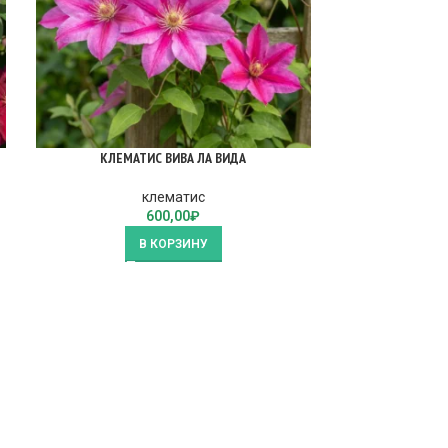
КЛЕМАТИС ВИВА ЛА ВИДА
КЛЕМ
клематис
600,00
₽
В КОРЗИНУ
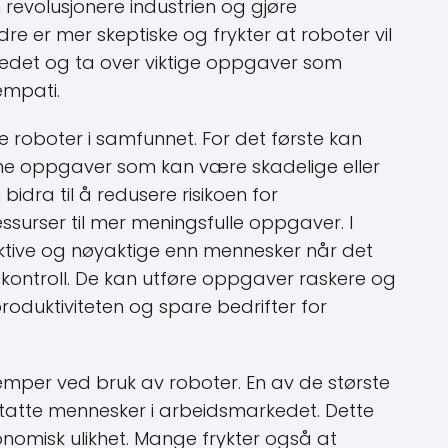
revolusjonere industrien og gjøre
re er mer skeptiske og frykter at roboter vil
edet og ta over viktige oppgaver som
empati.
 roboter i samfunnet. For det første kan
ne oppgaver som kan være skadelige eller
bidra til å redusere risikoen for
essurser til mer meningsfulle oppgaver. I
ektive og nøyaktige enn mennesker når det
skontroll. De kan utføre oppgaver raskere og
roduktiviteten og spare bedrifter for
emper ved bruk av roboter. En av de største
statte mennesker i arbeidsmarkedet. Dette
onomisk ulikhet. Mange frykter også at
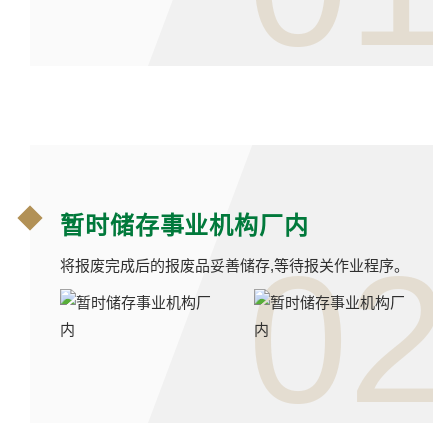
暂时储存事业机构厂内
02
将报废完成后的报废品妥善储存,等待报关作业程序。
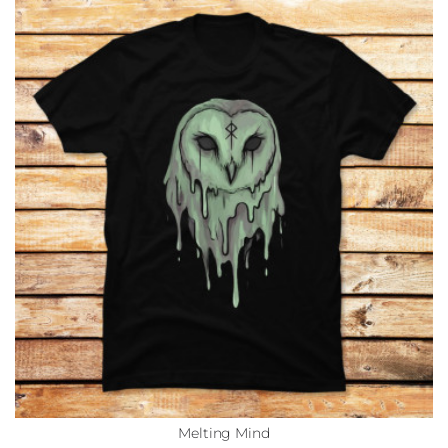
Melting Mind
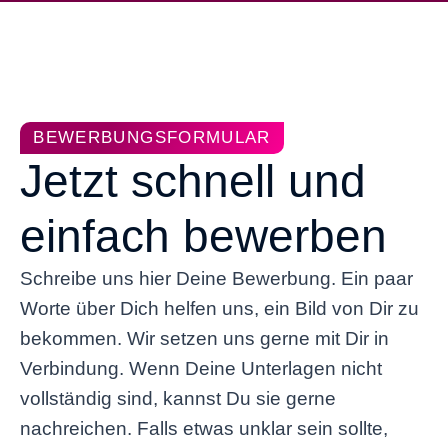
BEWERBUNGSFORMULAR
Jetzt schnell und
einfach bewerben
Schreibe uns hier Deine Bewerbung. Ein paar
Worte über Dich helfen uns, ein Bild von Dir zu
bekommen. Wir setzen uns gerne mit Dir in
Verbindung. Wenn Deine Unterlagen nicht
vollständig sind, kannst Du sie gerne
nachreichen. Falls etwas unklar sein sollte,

☆ ☆ ☆ ☆

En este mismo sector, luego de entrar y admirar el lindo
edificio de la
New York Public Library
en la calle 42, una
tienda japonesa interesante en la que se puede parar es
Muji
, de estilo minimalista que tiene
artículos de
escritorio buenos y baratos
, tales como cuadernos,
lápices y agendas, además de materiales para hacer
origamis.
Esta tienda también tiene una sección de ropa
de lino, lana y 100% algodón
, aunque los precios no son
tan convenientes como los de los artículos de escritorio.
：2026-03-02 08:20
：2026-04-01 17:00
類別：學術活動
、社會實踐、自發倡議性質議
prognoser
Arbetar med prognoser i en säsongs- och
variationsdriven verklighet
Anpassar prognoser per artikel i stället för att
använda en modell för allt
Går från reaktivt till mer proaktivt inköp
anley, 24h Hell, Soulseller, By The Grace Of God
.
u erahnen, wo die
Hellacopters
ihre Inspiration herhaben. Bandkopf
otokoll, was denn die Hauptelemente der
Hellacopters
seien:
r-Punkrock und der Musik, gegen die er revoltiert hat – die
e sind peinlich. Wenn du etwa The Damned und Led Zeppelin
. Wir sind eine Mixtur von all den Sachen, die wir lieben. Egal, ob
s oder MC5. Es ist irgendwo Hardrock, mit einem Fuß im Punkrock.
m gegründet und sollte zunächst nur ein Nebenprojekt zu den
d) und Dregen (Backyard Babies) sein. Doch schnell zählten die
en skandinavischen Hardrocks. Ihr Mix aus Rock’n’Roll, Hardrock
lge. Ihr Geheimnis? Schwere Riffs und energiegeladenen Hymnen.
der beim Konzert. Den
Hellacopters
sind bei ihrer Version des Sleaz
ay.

☆ ☆ ☆ ☆

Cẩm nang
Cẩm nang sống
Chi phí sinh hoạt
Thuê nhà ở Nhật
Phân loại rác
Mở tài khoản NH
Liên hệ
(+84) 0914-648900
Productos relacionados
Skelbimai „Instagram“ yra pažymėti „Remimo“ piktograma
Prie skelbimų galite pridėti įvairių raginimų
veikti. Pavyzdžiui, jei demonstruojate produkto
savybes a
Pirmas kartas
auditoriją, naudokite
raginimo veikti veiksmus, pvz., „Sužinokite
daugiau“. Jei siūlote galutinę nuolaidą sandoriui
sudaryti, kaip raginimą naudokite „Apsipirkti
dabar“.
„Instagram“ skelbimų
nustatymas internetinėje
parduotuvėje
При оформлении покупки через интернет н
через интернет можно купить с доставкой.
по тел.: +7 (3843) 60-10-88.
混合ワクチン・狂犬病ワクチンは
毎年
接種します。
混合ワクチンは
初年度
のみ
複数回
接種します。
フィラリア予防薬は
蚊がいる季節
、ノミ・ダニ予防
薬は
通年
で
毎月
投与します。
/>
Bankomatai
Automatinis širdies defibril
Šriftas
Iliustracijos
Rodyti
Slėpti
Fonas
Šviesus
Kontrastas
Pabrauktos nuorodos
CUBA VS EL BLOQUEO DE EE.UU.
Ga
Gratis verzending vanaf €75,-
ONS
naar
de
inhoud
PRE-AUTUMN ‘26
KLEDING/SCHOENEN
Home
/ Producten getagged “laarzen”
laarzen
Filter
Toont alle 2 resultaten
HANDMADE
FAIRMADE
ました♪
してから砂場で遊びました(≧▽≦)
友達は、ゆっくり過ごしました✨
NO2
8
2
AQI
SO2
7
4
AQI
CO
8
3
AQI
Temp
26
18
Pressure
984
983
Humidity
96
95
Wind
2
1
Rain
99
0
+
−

☆ ☆ ☆ ☆

### How to complete this task
Reproduce the lines above, everything from the one containing "КЛЕМАТИС ВИВА ЛА ВИДА" down to the one containing "nachreichen. Falls etwas", without changing them. Leave the pictures out.

### Task output
КЛЕМАТИС ВИВА ЛА ВИДА
КЛЕМ
клематис
600,00
₽
В КОРЗИНУ
revolusjonere industrien og gjøre
re er mer skeptiske og frykter at roboter vil
edet og ta over viktige oppgaver som
empati.
 roboter i samfunnet. For det første kan
ne oppgaver som kan være skadelige eller
bidra til å redusere risikoen for
essurser til mer meningsfulle oppgaver. I
ektive og nøyaktige enn mennesker når det
skontroll. De kan utføre oppgaver raskere og
roduktiviteten og spare bedrifter for
emper ved bruk av roboter. En av de største
statte mennesker i arbeidsmarkedet. Dette
onomisk ulikhet. Mange frykter også at
暂时储存事业机构厂内
02
将报废完成后的报废品妥善储存,等待报关作业程序。
Melting Mind
BEWERBUNGSFORMULAR
Jetzt schnell und
einfach bewerben
Schreibe uns hier Deine Bewerbung. Ein paar
Worte über Dich helfen uns, ein Bild von Dir zu
bekommen. Wir setzen uns gerne mit Dir in
Verbindung. Wenn Deine Unterlagen nicht
vollständig sind, kannst Du sie gerne
nachreichen. Falls etwas unklar sein sollte,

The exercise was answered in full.